======== GIVEN DATA ========
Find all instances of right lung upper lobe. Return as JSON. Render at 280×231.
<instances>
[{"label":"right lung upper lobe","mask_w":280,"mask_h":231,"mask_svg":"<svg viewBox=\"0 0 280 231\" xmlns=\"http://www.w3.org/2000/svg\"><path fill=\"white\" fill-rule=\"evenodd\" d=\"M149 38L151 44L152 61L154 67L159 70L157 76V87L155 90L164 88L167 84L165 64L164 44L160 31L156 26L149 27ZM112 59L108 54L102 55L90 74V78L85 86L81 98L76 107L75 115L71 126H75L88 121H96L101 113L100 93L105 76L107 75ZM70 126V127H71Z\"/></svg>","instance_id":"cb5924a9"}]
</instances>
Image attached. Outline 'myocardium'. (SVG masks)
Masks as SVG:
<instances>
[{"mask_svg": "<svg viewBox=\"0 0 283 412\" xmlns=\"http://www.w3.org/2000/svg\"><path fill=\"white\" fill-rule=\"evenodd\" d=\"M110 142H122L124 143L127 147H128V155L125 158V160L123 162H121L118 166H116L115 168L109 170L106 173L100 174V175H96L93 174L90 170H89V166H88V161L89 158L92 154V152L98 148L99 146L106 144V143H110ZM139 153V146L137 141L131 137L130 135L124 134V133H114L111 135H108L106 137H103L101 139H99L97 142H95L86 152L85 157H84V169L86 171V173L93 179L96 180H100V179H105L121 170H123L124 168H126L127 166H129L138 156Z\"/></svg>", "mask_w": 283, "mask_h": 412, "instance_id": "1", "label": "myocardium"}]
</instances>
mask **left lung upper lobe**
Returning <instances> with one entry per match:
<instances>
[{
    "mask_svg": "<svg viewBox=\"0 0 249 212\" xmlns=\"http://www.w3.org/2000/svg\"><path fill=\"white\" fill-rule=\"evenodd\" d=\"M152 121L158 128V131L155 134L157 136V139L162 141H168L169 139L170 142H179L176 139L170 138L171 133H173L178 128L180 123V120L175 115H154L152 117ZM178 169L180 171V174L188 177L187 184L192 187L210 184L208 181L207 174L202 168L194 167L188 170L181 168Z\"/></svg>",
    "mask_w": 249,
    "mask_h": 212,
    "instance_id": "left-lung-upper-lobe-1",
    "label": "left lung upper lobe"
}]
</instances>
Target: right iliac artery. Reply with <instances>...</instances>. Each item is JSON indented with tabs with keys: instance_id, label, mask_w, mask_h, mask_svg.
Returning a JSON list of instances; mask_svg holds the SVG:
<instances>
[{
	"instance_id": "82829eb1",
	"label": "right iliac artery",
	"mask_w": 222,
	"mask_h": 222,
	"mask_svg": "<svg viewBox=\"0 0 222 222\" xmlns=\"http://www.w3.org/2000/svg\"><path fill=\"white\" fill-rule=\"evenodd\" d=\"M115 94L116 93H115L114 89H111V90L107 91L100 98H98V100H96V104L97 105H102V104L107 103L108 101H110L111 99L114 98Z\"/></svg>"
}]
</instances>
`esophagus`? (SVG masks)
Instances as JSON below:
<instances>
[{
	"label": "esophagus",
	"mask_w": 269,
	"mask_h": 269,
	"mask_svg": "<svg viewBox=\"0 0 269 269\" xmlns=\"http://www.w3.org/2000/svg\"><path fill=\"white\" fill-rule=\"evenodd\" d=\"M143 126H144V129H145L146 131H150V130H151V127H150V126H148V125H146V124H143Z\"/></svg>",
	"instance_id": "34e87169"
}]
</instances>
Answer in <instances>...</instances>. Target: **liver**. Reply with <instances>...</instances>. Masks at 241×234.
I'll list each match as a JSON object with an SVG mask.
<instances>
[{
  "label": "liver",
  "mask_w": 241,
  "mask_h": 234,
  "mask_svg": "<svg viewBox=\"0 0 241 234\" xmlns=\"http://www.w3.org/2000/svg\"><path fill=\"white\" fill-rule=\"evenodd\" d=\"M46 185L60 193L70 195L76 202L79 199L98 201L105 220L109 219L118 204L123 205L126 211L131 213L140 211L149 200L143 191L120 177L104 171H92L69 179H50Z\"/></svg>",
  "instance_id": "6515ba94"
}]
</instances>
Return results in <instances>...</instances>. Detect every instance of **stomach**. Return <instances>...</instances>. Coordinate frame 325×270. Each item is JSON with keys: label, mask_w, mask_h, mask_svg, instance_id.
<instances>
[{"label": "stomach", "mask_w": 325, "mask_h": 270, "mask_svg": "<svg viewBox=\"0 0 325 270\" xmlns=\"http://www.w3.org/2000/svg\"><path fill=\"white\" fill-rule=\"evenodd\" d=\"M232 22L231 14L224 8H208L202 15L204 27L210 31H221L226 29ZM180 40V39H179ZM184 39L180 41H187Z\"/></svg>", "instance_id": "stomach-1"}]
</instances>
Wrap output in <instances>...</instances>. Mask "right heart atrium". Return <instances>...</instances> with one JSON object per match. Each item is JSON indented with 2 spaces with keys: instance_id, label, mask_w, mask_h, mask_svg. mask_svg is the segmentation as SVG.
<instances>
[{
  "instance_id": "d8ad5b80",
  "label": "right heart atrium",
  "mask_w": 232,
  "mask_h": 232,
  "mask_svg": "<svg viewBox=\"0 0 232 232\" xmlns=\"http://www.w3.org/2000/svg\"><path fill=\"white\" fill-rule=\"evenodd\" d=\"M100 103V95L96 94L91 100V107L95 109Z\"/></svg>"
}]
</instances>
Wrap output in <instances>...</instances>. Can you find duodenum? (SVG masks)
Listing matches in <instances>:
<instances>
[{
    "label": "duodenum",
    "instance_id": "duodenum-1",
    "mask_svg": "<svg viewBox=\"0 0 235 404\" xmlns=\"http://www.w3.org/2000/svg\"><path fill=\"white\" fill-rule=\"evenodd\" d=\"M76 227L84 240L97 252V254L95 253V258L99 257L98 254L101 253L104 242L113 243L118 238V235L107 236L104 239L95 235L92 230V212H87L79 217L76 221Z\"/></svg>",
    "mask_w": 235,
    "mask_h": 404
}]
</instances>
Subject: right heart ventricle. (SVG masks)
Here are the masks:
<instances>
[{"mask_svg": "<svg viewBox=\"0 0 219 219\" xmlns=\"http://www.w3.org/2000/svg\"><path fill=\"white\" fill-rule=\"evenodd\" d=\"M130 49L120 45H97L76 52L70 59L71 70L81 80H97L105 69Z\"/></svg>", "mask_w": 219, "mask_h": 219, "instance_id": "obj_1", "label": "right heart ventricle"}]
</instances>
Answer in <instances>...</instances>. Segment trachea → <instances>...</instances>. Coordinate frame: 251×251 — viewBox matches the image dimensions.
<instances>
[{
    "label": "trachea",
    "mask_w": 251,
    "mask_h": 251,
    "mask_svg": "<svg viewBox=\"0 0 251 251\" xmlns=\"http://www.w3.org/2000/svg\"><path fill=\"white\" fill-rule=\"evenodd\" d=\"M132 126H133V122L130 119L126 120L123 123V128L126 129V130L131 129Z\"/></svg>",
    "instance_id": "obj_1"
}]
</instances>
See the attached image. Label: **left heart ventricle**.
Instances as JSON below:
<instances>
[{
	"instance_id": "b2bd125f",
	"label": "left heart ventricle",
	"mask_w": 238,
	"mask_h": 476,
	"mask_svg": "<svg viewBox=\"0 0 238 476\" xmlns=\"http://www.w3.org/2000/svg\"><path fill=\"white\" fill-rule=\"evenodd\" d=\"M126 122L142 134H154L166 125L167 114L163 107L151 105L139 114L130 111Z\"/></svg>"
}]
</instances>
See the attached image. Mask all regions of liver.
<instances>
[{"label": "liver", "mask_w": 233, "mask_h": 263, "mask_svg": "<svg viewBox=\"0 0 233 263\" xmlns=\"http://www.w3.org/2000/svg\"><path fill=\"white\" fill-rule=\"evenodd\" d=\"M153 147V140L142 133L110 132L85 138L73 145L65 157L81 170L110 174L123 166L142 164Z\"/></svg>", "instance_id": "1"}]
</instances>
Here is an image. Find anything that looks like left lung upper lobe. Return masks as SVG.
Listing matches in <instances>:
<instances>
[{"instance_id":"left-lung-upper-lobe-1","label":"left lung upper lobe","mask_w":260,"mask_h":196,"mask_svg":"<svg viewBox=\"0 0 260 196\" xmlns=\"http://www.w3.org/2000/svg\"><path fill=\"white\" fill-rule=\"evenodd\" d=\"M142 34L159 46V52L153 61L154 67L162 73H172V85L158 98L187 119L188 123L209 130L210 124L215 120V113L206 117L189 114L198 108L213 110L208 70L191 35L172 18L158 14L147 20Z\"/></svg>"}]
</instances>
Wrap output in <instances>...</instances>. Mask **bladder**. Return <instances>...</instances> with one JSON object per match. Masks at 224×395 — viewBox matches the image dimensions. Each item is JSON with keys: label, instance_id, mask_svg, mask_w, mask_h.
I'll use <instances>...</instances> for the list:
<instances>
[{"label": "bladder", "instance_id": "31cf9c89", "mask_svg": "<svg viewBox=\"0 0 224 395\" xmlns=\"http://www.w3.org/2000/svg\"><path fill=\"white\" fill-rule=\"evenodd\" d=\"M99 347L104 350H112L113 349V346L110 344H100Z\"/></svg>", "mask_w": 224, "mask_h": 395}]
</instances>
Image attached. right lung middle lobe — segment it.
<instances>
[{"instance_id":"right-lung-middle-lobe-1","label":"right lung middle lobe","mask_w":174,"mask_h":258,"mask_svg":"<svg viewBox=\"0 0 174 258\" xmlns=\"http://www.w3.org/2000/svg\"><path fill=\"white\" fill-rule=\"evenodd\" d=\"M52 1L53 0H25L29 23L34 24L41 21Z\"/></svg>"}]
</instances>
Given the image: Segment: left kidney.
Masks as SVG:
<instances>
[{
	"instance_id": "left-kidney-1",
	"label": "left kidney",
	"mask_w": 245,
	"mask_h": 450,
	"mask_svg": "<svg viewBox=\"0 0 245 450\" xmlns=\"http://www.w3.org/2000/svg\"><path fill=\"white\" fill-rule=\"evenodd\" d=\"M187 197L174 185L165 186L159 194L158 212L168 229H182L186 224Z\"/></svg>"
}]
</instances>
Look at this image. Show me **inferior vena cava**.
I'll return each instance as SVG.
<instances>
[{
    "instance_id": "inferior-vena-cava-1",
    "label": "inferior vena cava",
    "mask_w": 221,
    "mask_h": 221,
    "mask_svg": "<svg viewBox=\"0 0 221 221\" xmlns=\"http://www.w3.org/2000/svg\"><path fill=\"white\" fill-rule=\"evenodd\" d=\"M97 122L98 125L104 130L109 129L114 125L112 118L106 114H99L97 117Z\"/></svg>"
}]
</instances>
========
## INSTRUCTIONS FOR THE TASK
Pick out every line of the items above that contains the string "atrium", and copy each such line in full. Case counts.

## RESULT BELOW
Wrap output in <instances>...</instances>. Mask "right heart atrium". Return <instances>...</instances> with one JSON object per match. Each item is JSON indented with 2 spaces with keys: instance_id, label, mask_w, mask_h, mask_svg. mask_svg is the segmentation as SVG.
  "label": "right heart atrium",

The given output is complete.